Several years ago, debilitating infections threatened my life. Depleted by chemotherapy and a series of drains inserted into my body by interventional radiologists, I could barely creep from the hospital parking garage to post-surgical appointments. During the ordeal, I managed to put one foot in front of the other, but only by shutting down my emotions.
On one trip, when it turned out I had to be hospitalized, a nurse practitioner patted my arm. “You’ve really been through it,” she said. Summoned by her words of commiseration, tears coursed down my cheeks. Curiously, they were a relief. I needed her sympathy to experience my own sadness.
The oddity of my emotional dependency reminds me of the ending of a novella I have often taught: Tolstoy’s “The Death of Ivan Ilych.” After Ivan finally stops denying a mortal illness, he becomes so absorbed by his physical degeneration and pain that he feels encased inside a black bag.
When his son arrives at his deathbed and begins to cry, Ivan falls through the bottom of the black sack, catching “sight of the light.” A compassionate witness — another suffering his suffering — delivers Ivan from confinement. The dying man perceives the anguish of his survivor and this interpersonal witnessing — the son grieving for his father, the father for his son — ruptures pain’s carapace.
Although cancer patients are repeatedly enjoined to gird their loins and fight the disease or to invest in the powers of now or in positive thinking, many realize that welling up can be cathartic. Quite a few cancer memoirists describe staging a pity party: a private event at which they listen to the music or look at the pictures or read the poems that will lead them to cry over their losses. Such scenarios should not be dismissed as excuses for self-indulgence; sometimes we need to serve as our own sympathetic companions.

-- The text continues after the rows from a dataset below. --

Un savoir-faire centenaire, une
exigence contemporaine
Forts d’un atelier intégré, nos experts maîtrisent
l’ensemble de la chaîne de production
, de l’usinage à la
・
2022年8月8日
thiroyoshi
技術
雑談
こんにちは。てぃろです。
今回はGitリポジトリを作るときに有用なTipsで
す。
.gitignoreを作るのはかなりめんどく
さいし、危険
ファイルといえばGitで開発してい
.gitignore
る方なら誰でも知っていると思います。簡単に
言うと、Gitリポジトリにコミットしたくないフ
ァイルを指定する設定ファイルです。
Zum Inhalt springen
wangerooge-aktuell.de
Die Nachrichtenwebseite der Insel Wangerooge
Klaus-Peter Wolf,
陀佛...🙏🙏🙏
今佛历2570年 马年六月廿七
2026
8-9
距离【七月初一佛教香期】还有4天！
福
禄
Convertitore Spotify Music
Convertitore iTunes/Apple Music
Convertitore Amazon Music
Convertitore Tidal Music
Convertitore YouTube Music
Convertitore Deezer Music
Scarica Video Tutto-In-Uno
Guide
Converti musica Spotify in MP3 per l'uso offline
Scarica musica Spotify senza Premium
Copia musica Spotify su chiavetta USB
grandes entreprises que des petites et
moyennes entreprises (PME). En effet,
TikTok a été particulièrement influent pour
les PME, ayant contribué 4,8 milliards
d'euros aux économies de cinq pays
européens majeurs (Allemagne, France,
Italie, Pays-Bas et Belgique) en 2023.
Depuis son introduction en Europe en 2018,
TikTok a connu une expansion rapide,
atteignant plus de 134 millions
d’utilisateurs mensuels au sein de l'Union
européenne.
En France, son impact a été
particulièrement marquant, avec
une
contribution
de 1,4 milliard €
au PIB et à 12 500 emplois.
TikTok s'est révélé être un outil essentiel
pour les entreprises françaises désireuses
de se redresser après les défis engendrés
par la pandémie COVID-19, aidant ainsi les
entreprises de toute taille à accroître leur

Weeping over cancer can provide an intermission from fighting it or, for that matter, raging at or fearing the disease. Call it wallowing, but I find myself tapping into sadness periodically, as if a deep reservoir of sorrow lies just below the seemingly calm surface of my existence.
This gulf of grief has everything to do with what my friend Andrew H. Miller calls the “unled lives” or “the counter-factual histories” that disease generates. Cancer makes me ask: How would my life have evolved if I hadn’t gotten the disease? Worse, it makes me worry: Why didn’t I or my doctor detect it earlier and wouldn’t I be better off if we had? And shouldn’t I have taken the advice of my gynecologist 20 years ago about having a hysterectomy?
The haunting person I might have become — the life I might have led — breeds regret until I wipe my eyes, turn off the record player and remind myself that I easily could have died several years ago during all those infections.